The third section of the book is more strictly theological. David Purves speaks about cruciformity and the tension between centrifugal and centripetal tendencies in mission. He advocates dialogue and mutuality as central to his approach and the need for the church to be embedded in the culture of marginal communities. Juliet Kilpin, writing out of her experience of urban ministry and work with refugees and asylum seekers, concentrates on the concept of shalom as an alternative narrative to the dominant ones that marginalise and exclude. She illustrates this with the Tale of Two sofas, both seemingly abandoned in the street by lazy poor and antisocial residents, but which could be interpreted in radically different ways.
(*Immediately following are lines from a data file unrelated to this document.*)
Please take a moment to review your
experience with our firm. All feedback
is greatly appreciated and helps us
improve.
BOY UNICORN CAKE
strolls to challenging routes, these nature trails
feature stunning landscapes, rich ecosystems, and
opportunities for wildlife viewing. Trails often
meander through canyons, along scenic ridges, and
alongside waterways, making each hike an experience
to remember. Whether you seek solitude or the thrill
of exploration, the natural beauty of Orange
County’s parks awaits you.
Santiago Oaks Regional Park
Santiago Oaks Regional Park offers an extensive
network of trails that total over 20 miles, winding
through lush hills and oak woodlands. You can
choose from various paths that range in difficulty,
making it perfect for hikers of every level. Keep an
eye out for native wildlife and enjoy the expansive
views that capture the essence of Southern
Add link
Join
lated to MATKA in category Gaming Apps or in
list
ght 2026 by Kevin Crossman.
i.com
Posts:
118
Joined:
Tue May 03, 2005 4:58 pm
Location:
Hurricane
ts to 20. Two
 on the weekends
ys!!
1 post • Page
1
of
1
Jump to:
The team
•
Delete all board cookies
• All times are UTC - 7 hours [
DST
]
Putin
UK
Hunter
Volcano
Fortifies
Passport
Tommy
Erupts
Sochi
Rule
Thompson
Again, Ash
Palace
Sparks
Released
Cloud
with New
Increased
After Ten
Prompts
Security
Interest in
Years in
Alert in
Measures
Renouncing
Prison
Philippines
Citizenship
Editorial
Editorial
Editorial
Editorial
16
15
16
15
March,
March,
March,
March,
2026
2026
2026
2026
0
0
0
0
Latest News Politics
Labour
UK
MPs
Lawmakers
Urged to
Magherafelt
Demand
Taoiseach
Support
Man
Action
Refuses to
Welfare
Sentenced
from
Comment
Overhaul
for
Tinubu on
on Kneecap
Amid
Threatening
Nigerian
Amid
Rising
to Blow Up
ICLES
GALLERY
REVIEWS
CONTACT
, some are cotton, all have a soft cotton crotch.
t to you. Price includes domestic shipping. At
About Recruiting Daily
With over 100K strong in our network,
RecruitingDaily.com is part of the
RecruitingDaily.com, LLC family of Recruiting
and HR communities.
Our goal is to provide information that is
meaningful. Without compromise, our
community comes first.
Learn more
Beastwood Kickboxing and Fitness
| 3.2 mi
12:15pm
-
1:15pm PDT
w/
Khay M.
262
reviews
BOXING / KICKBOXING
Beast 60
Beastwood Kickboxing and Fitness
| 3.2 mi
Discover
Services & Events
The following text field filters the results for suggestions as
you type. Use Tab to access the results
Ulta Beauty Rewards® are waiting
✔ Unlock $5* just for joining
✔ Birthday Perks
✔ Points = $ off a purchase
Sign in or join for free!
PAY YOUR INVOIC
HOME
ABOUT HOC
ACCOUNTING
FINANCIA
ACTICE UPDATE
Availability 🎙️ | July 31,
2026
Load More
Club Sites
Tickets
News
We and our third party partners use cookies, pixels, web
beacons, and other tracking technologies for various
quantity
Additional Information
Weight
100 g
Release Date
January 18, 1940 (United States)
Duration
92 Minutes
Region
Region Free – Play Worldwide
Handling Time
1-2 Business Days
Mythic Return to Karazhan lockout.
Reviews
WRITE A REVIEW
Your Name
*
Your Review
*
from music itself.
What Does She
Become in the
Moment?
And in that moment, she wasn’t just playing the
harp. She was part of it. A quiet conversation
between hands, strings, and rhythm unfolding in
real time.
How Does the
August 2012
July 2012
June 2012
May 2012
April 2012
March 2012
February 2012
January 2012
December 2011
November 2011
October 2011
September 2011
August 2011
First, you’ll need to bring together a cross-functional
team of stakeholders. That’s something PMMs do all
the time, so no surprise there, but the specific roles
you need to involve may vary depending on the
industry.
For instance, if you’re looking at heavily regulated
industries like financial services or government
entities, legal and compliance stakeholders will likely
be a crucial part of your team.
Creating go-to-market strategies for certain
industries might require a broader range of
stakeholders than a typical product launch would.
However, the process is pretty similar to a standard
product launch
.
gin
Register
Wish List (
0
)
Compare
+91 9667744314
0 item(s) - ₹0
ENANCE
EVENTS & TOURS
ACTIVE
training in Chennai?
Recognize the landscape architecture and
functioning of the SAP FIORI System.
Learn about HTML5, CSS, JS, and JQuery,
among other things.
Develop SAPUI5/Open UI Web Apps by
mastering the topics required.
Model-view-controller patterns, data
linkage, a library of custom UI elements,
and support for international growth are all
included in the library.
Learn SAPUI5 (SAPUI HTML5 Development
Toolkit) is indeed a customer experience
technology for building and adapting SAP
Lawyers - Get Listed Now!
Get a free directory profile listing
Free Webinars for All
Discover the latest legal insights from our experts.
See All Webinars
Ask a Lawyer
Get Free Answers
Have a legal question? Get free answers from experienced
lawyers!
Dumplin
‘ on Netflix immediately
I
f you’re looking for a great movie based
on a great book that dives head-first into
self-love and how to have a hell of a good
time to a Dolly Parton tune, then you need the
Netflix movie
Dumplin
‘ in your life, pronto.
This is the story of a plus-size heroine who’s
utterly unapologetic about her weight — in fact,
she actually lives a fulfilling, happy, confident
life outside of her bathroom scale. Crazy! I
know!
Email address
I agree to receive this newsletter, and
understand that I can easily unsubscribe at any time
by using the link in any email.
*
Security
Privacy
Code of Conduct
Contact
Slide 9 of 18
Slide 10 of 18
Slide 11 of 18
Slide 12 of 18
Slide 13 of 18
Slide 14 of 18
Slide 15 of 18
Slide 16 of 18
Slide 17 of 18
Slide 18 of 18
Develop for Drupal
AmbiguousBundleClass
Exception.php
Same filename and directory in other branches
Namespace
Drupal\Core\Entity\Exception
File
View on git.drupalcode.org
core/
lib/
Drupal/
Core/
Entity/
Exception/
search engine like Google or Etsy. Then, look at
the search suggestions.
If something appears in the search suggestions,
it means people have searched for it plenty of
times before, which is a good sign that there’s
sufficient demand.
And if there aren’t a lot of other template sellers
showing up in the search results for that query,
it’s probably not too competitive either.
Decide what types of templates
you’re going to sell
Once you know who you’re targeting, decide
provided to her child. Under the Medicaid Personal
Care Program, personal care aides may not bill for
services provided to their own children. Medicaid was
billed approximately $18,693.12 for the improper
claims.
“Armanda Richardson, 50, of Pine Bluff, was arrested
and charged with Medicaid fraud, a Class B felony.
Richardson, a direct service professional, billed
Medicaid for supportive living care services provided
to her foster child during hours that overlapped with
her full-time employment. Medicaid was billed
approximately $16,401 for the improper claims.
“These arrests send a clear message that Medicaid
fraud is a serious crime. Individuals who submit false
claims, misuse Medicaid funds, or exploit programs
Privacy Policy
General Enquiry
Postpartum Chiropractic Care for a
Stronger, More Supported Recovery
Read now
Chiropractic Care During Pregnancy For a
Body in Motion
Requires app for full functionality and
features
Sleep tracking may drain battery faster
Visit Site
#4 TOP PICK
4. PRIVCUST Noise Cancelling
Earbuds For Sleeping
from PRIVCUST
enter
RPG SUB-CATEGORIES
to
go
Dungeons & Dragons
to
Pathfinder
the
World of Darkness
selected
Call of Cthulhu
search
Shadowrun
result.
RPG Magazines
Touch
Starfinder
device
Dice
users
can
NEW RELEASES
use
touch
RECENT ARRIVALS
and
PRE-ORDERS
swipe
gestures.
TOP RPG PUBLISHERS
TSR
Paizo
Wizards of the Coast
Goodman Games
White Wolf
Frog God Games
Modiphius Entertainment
She points to a Jesus whose feet are well grounded, who tells a truthful story, who seeks the welfare of the whole community and radically redefines the use of power. His presence is calming, his style is relational and as such this is the model for our Christian involvement. Stephen Finnamore's final chapter on Hope, prophetic vision and the lie of the Land radically deconstructs the dominant myth of prosperity and consumerism and finds hope in a Bible based anthropology that goes beyond individualism into common ground and social justice.

This volume is a welcome new contribution to the srban mission literature and brings some new voices and themes into important debates. As a volume devoted to the theory it is the first of a promised series infer the volumes reflecting on stories case studies and practice eagerly anticipated by this reviewer.

Reviews by Greg Smith - March 2017

Monday, 13 March 2017

Sanctuary - Entertaining angels unawares

A new blog I've done for the William Temple Foundation drawing on our work with asylum seekers and refugees.
Here is a longer version of the first paragraph

The issue of immigration is deeply personal to me. When I moved to East London in 1975 my very first job involved teaching English as a Second Language to some of the East African Asian refugees heard recently settled in Newham. In a career of 40 years the concerns of refugees asylum seekers and migrants have never been far from my working life. In the 1980s and 1990s as a member and trustee of Evangelical Christians for Racial Justice, and as a church related community worker I became involved in numerous campaigns to support people who were facing difficulties in their immigration status or being threatened with deportation. I attended an immigration tribunal with a house mate from the Ivory Coast who eventually was required to leave the country, and I was involved with others in campaigns to prevent the deportation of Marion Gaima, Viraj Mendes and the Danso family  (p 4&5). After judicial review Marian was allowed to stay, while Viraj who had been offered sanctuary in a church in Manchester for several months was forcibly deported to war torn Sri Lanka. The Danso case highlighted the irrationality of a system where a husband from Ghana and a wife from Jamaica who were both deemed to be over-stayers were threatened with deportation to their two separate native countries, while their British born children work faced a possible breakup of their family life. They were offered sanctuary in a small room in the community centre at the end of our road, and given practical support by a wide range of local Christians. Eventually the government saw sense and the family were allowed to stay in the UK. In more recent times our family hosted in our home for nearly two years a mother and daughter who were seeking asylum and accompanied them successfully through the application procedures.